DIRECTIONS:
- a) From the researcher profile below, reproduce word for word the passage from "Bio: Ashley J." up to and including "Mount Allison University.".
- b) Check each statement against the researcher profile below. For each one, answer yes or no and quote the words of the profile that decide it.
(i) Ashley J. W. Ward is an academic researcher from the University of Sydney.
(ii) In the shoaling study, each fish responds to all members of its shoal.
(iii) The study found that repulsion among the fish is mediated principally by changes in direction.
- c) According to the researcher profile below, what is the scientific name of the mosquitofish whose social interactions were studied?

PAGE EXCERPT:
Ashley J. W. Ward

Bio: Ashley J. W. Ward is an academic researcher from University of Sydney. The author has contributed to research in topics: Gasterosteus & Animal ecology. The author has an hindex of 42, co-authored 125 publications receiving 6422 citations. Previous affiliations of Ashley J. W. Ward include University of Leeds & Mount Allison University.

Inferring the rules of interaction of shoaling fish

Abstract: Collective motion, where large numbers of individuals move synchronously together, is achieved when individuals adopt interaction rules that determine how they respond to their neighbors’ movements and positions. These rules determine how group-living animals move, make decisions, and transmit information between individuals. Nonetheless, few studies have explicitly determined these interaction rules in moving groups, and very little is known about the interaction rules of fish. Here, we identify three key rules for the social interactions of mosquitofish (Gambusia holbrooki): (i) Attraction forces are important in maintaining group cohesion, while we find only weak evidence that fish align with their neighbor’s orientation; (ii) repulsion is mediated principally by changes in speed; (iii) although the positions and directions of all shoal members are highly correlated, individuals only respond to their single nearest neighbor. The last two of these rules are different from the classical models of collective animal motion, raising new questions about how fish and other animals self-organize on the move.

GIVEN RECORDS:

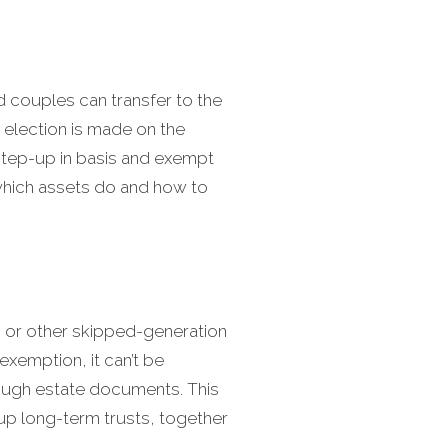
d couples can transfer to the
 election is made on the
a step-up in basis and exempt
d which assets do and how to
n or other skipped-generation
exemption, it can’t be
rough estate documents. This
 up long-term trusts, together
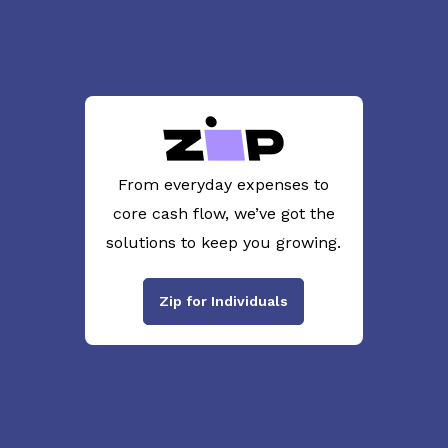
From everyday expenses to
core cash flow, we’ve got the
solutions to keep you growing.
Zip for Individuals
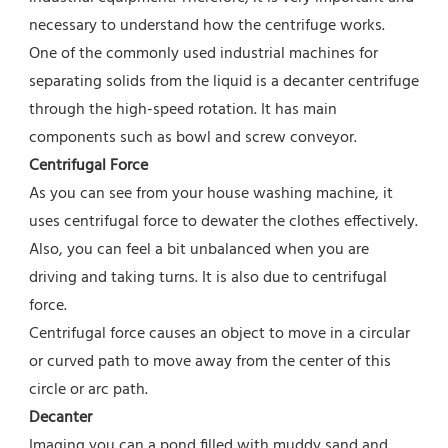
necessary to understand how the centrifuge works.
One of the commonly used industrial machines for 
separating solids from the liquid is a decanter centrifuge 
through the high-speed rotation. It has main 
components such as bowl and screw conveyor.
Centrifugal Force
As you can see from your house washing machine, it 
uses centrifugal force to dewater the clothes effectively. 
Also, you can feel a bit unbalanced when you are 
driving and taking turns. It is also due to centrifugal 
force.
Centrifugal force causes an object to move in a circular 
or curved path to move away from the center of this 
circle or arc path.
Decanter
Imaging you can a pond filled with muddy sand and 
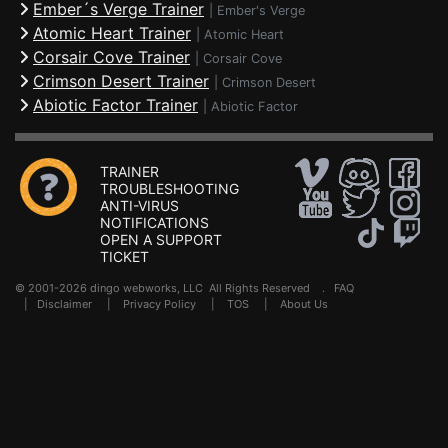
Ember´s Verge Trainer
|
Ember's Verge
Atomic Heart Trainer
|
Atomic Heart
Corsair Cove Trainer
|
Corsair Cove
Crimson Desert Trainer
|
Crimson Desert
Abiotic Factor Trainer
|
Abiotic Factor
TRAINER
TROUBLESHOOTING
ANTI-VIRUS
NOTIFICATIONS
OPEN A SUPPORT
TICKET
© 2001-2026 dingo webworks, LLC All Rights Reserved .
FAQ
|
Disclaimer
|
Privacy Policy
|
TOS
|
About Us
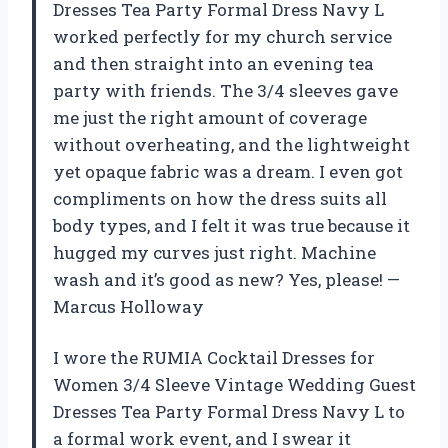
Dresses Tea Party Formal Dress Navy L
worked perfectly for my church service
and then straight into an evening tea
party with friends. The 3/4 sleeves gave
me just the right amount of coverage
without overheating, and the lightweight
yet opaque fabric was a dream. I even got
compliments on how the dress suits all
body types, and I felt it was true because it
hugged my curves just right. Machine
wash and it’s good as new? Yes, please! —
Marcus Holloway
I wore the RUMIA Cocktail Dresses for
Women 3/4 Sleeve Vintage Wedding Guest
Dresses Tea Party Formal Dress Navy L to
a formal work event, and I swear it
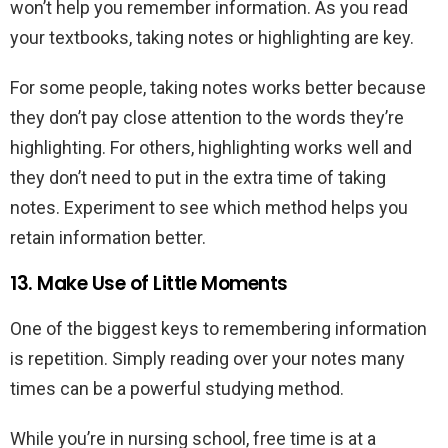
won’t help you remember information. As you read
your textbooks, taking notes or highlighting are key.
For some people, taking notes works better because
they don’t pay close attention to the words they’re
highlighting. For others, highlighting works well and
they don’t need to put in the extra time of taking
notes. Experiment to see which method helps you
retain information better.
13. Make Use of Little Moments
One of the biggest keys to remembering information
is repetition. Simply reading over your notes many
times can be a powerful studying method.
While you’re in nursing school, free time is at a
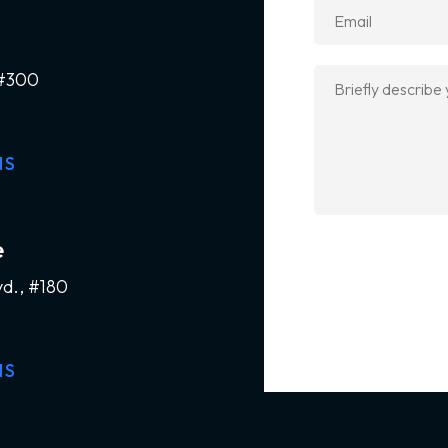
 #300
NS
e
vd., #180
NS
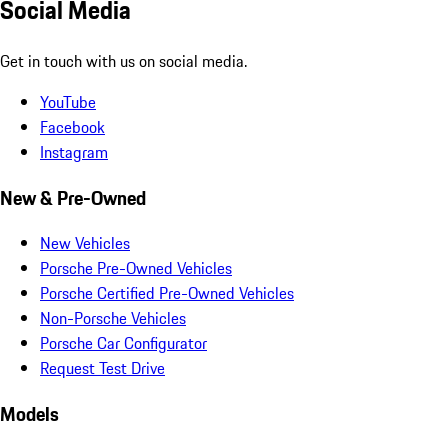
Social Media
Get in touch with us on social media.
YouTube
Facebook
Instagram
New & Pre-Owned
New Vehicles
Porsche Pre-Owned Vehicles
Porsche Certified Pre-Owned Vehicles
Non-Porsche Vehicles
Porsche Car Configurator
Request Test Drive
Models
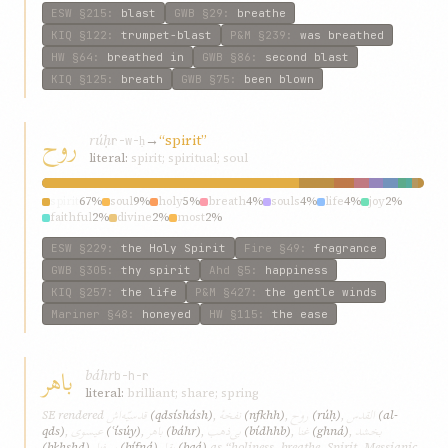
ESW
§215
:
blast
GWB
§29
:
breathe
KIQ
§122
:
trumpet-blast
P&M
§239
:
was breathed
HW
§64
:
breathed in
GWB
§86
:
second blast
KIQ
§125
:
breath
GWB
§75
:
been blown
روح
rúḥ
→
“spirit”
r-w-ḥ
literal:
spirit; spiritual; soul
spirit
67%
soul
9%
holy
5%
breath
4%
souls
4%
life
4%
joy
2%
faithful
2%
divine
2%
most
2%
ESW
§229
:
the Holy Spirit
Fire
§49
:
fragrance
GWB
§305
:
thy spirit
Ahd
§5
:
happiness
KIQ
§257
:
the life
P&M
§427
:
the gentle winds
Mariner
§48
:
honeyed
HW
§115
:
the ease
باهر
báhr
b-h-r
literal:
brilliant; share; spring
قدسیّه‌اش
نفخهٔ
روح
القدس
SE rendered
(qdsísh‌ásh)
,
(nfkhh)
,
(rúḥ)
,
(al-
عیسوی
باهر
بی‌ذهب
غنا
بخشد
qds)
,
(ʿísúy)
,
(báhr)
,
(bí‌dhhb)
,
(ghná)
,
بی‌فنا
بقا
(bkhshd)
,
(bí‌fná)
,
(bqá)
as “holiness, breathe, Spirit, Messianic,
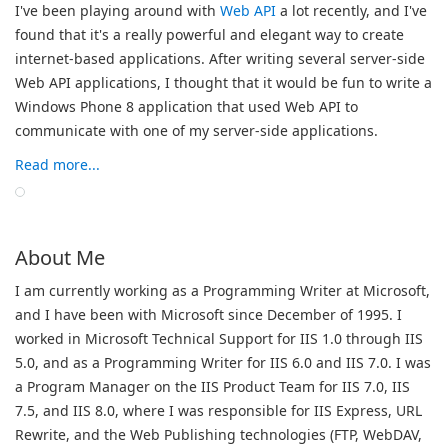
I've been playing around with
Web API
a lot recently, and I've
found that it's a really powerful and elegant way to create
internet-based applications. After writing several server-side
Web API applications, I thought that it would be fun to write a
Windows Phone 8 application that used Web API to
communicate with one of my server-side applications.
Read more...
About Me
I am currently working as a Programming Writer at Microsoft,
and I have been with Microsoft since December of 1995. I
worked in Microsoft Technical Support for IIS 1.0 through IIS
5.0, and as a Programming Writer for IIS 6.0 and IIS 7.0. I was
a Program Manager on the IIS Product Team for IIS 7.0, IIS
7.5, and IIS 8.0, where I was responsible for IIS Express, URL
Rewrite, and the Web Publishing technologies (FTP, WebDAV,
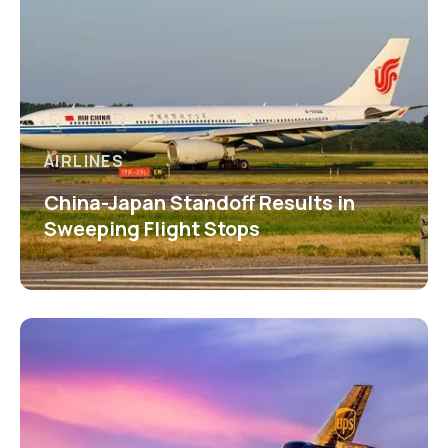
AIRLINES
China-Japan Standoff Results in
Sweeping Flight Stops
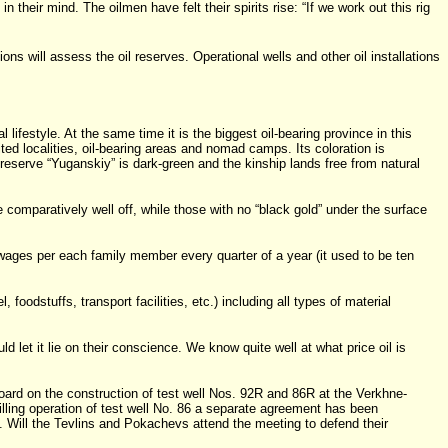
their mind. The oilmen have felt their spirits rise: “If we work out this rig
ns will assess the oil reserves. Operational wells and other oil installations
ifestyle. At the same time it is the biggest oil-bearing province in this
ited localities, oil-bearing areas and nomad camps. Its coloration is
 reserve “Yuganskiy” is dark-green and the kinship lands free from natural
mparatively well off, while those with no “black gold” under the surface
wages per each family member every quarter of a year (it used to be ten
oodstuffs, transport facilities, etc.) including all types of material
 let it lie on their conscience. We know quite well at what price oil is
board on the construction of test well Nos. 92R and 86R at the Verkhne-
illing operation of test well No. 86 a separate agreement has been
. Will the Tevlins and Pokachevs attend the meeting to defend their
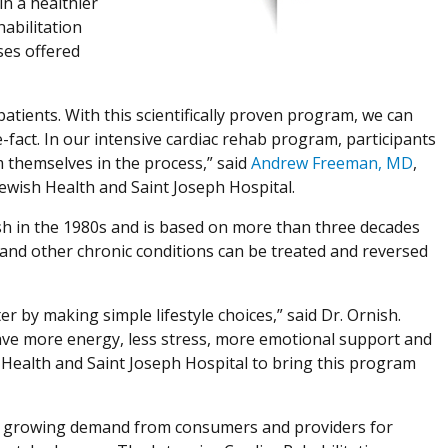
n a healthier
habilitation
ses offered
atients. With this scientifically proven program, we can
e-fact. In our intensive cardiac rehab program, participants
m themselves in the process,” said
Andrew Freeman, MD
,
 Jewish Health and Saint Joseph Hospital.
h in the 1980s and is based on more than three decades
and other chronic conditions can be treated and reversed
r by making simple lifestyle choices,” said Dr. Ornish.
y have more energy, less stress, more emotional support and
 Health and Saint Joseph Hospital to bring this program
to growing demand from consumers and providers for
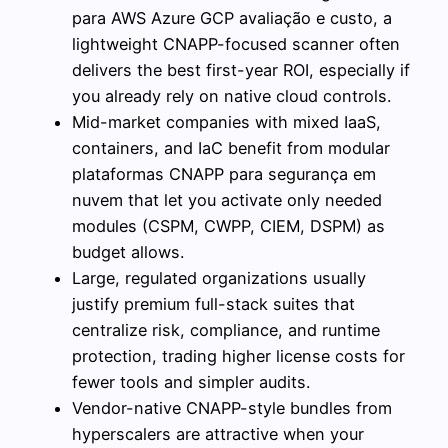
para AWS Azure GCP avaliação e custo, a
lightweight CNAPP-focused scanner often
delivers the best first-year ROI, especially if
you already rely on native cloud controls.
Mid-market companies with mixed IaaS,
containers, and IaC benefit from modular
plataformas CNAPP para segurança em
nuvem that let you activate only needed
modules (CSPM, CWPP, CIEM, DSPM) as
budget allows.
Large, regulated organizations usually
justify premium full-stack suites that
centralize risk, compliance, and runtime
protection, trading higher license costs for
fewer tools and simpler audits.
Vendor-native CNAPP-style bundles from
hyperscalers are attractive when your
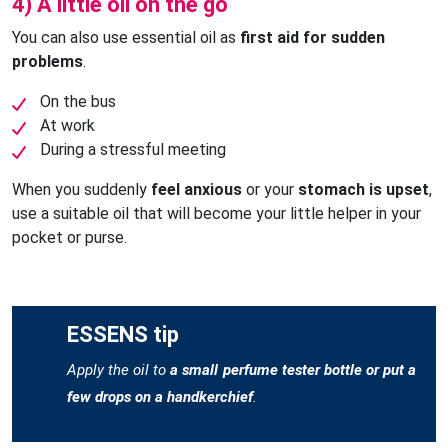
4) A little oil on the go
You can also use essential oil as
first aid for sudden
problems
.
On the bus
At work
During a stressful meeting
When you suddenly
feel anxious
or your
stomach is upset
,
use a suitable oil that will become your little helper in your
pocket or purse.
ESSENS tip
Apply the oil to
a small perfume tester bottle or put a
few drops on a handkerchief
.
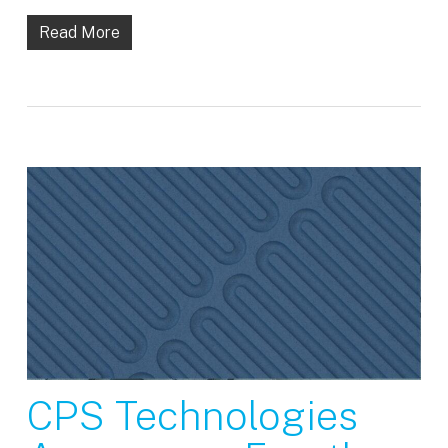
Read More
CPS Technologies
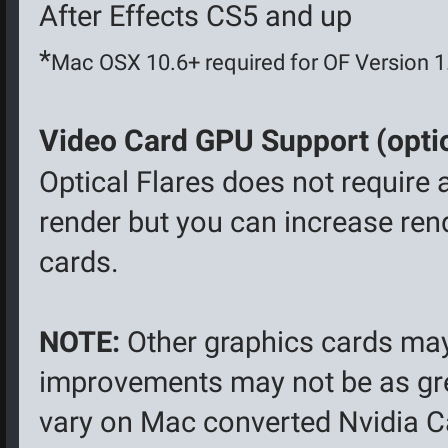
After Effects CS5 and up
*
Mac OSX 10.6+ required for OF Version 
Video Card GPU Support (optio
Optical Flares does not require 
render but you can increase ren
cards.
NOTE:
Other graphics cards ma
improvements may not be as gr
vary on Mac converted Nvidia Ca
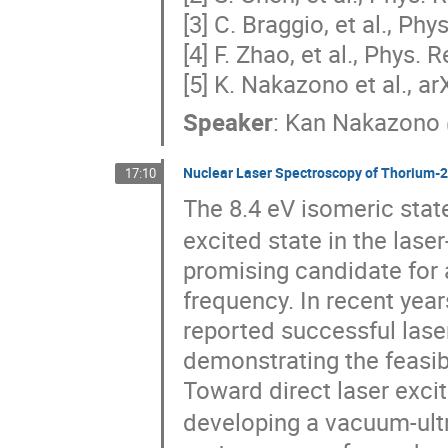
[3] C. Braggio, et al., Ph
[4] F. Zhao, et al., Phys. 
[5] K. Nakazono et al., a
Speaker
:
Kan Nakazono
Nuclear Laser Spectroscopy of Thorium-2
17:10
The 8.4 eV isomeric stat
excited state in the lase
promising candidate for 
frequency. In recent year
reported successful laser 
demonstrating the feasibi
Toward direct laser exci
developing a vacuum-ultr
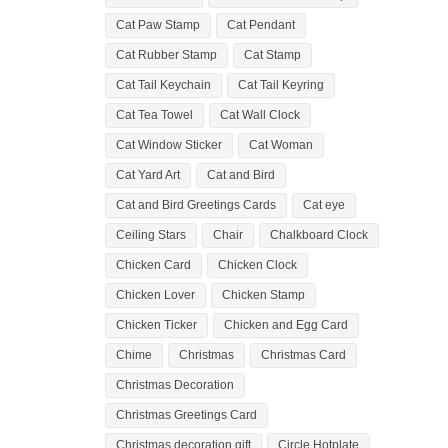
Cat Paw Stamp
Cat Pendant
Cat Rubber Stamp
Cat Stamp
Cat Tail Keychain
Cat Tail Keyring
Cat Tea Towel
Cat Wall Clock
Cat Window Sticker
Cat Woman
Cat Yard Art
Cat and Bird
Cat and Bird Greetings Cards
Cat eye
Ceiling Stars
Chair
Chalkboard Clock
Chicken Card
Chicken Clock
Chicken Lover
Chicken Stamp
Chicken Ticker
Chicken and Egg Card
Chime
Christmas
Christmas Card
Christmas Decoration
Christmas Greetings Card
Christmas decoration gift
Circle Hotplate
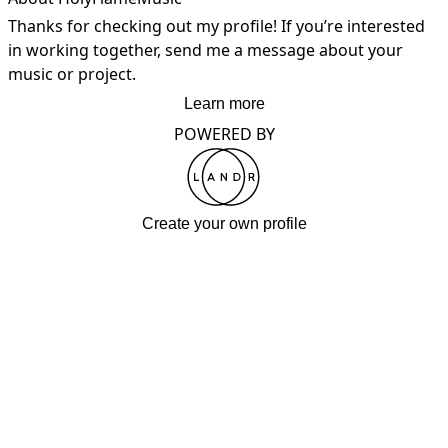
Thanks for checking out my profile! If you’re interested 
in working together, send me a message about your 
music or project.
Learn more
POWERED BY
Create your own profile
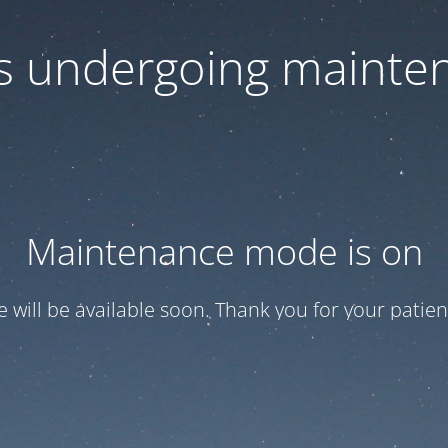
 is undergoing mainte
Maintenance mode is on
te will be available soon. Thank you for your patien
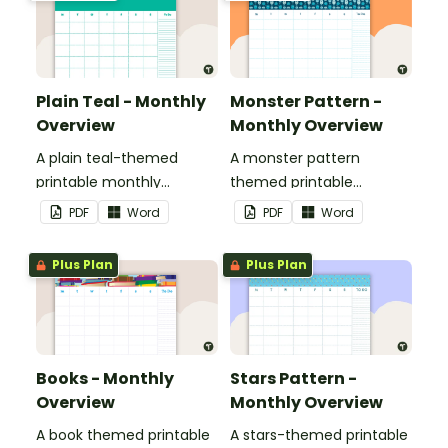
Plain Teal - Monthly
Monster Pattern -
Overview
Monthly Overview
A plain teal-themed
A monster pattern
printable monthly
themed printable
overview.
monthly overview.
PDF
Word
PDF
Word
Plus Plan
Plus Plan
Books - Monthly
Stars Pattern -
Overview
Monthly Overview
A book themed printable
A stars-themed printable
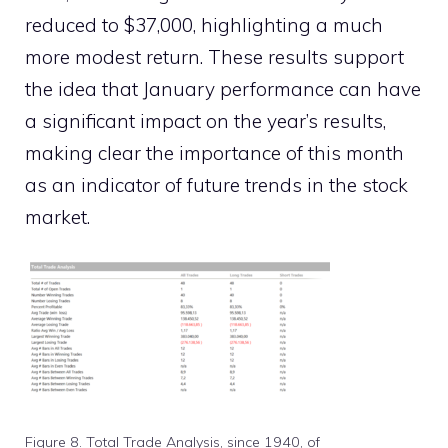
reduced to $37,000, highlighting a much
more modest return. These results support
the idea that January performance can have
a significant impact on the year’s results,
making clear the importance of this month
as an indicator of future trends in the stock
market.
Figure 8. Total Trade Analysis, since 1940, of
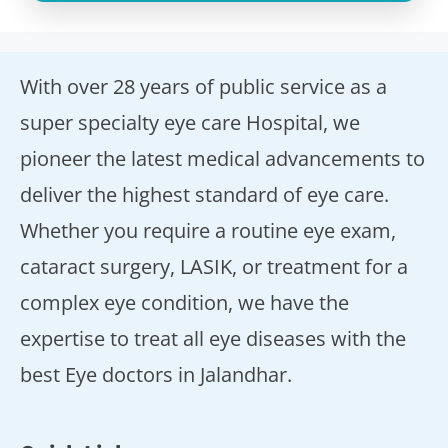
With over 28 years of public service as a
super specialty eye care Hospital, we
pioneer the latest medical advancements to
deliver the highest standard of eye care.
Whether you require a routine eye exam,
cataract surgery, LASIK, or treatment for a
complex eye condition, we have the
expertise to treat all eye diseases with the
best Eye doctors in Jalandhar.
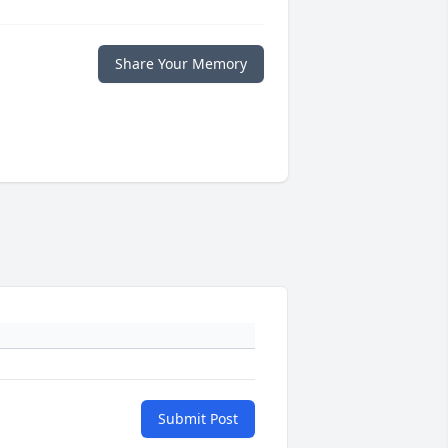
Share Your Memory
Submit Post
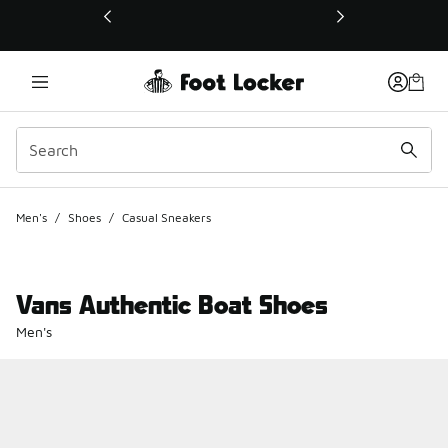
This link will open in a new window
Men's
/
Shoes
/
Casual Sneakers
Vans Authentic Boat Shoes
Men's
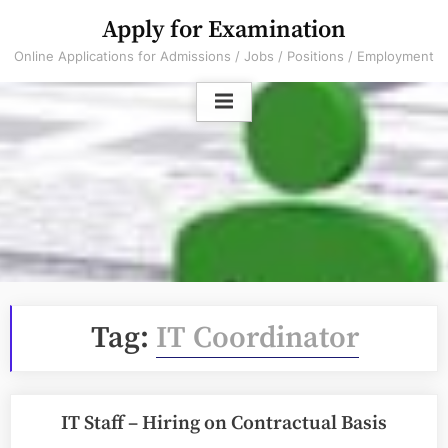
Skip
Apply for Examination
to
Online Applications for Admissions / Jobs / Positions / Employment
content
Tag:
IT Coordinator
IT Staff – Hiring on Contractual Basis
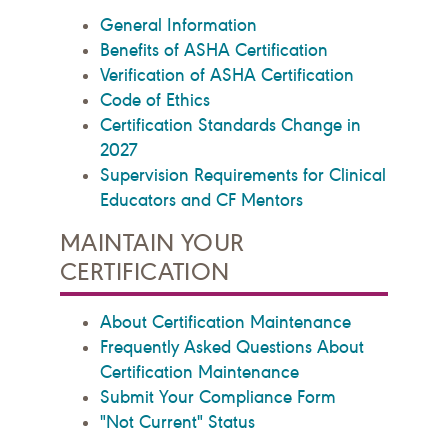
General Information
Benefits of ASHA Certification
Verification of ASHA Certification
Code of Ethics
Certification Standards Change in
2027
Supervision Requirements for Clinical
Educators and CF Mentors
MAINTAIN YOUR
CERTIFICATION
About Certification Maintenance
Frequently Asked Questions About
Certification Maintenance
Submit Your Compliance Form
"Not Current" Status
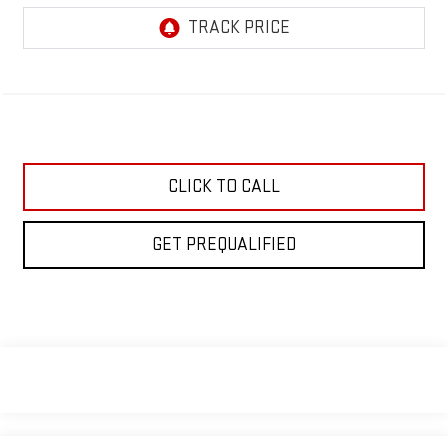
CLICK TO CALL
GET PREQUALIFIED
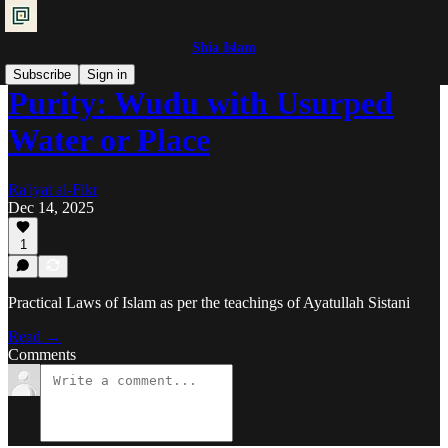
Shia Islam
Subscribe
Sign in
Purity: Wudu with Usurped
Water or Place
Ra'iyat al-Fikr
Dec 14, 2025
1
Practical Laws of Islam as per the teachings of Ayatullah Sistani
Read →
Comments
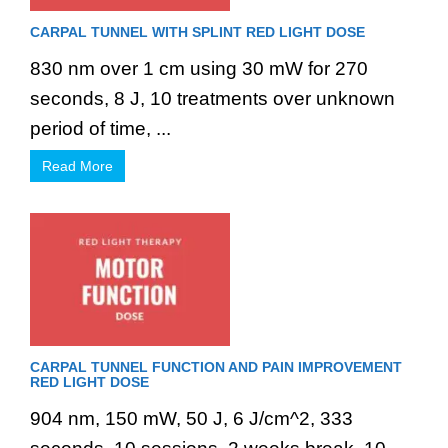
CARPAL TUNNEL WITH SPLINT RED LIGHT DOSE
830 nm over 1 cm using 30 mW for 270
seconds, 8 J, 10 treatments over unknown
period of time, ...
Read More
CARPAL TUNNEL FUNCTION AND PAIN IMPROVEMENT
RED LIGHT DOSE
904 nm, 150 mW, 50 J, 6 J/cm^2, 333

SOLUTION SET:
- a)
Bio: Ashley J. W. Ward is an academic researcher from University of Sydney. The author has contributed to research in topics: Gasterosteus & Animal ecology. The author has an hindex of 42, co-authored 125 publications receiving 6422 citations. Previous affiliations of Ashley J. W. Ward include University of Leeds & Mount Allison University.

- b)
(i) Yes: "Ashley J. W. Ward is an academic researcher from University of Sydney."
(ii) No: "individuals only respond to their single nearest neighbor."
(iii) No: "repulsion is mediated principally by changes in speed"

- c) Gambusia holbrooki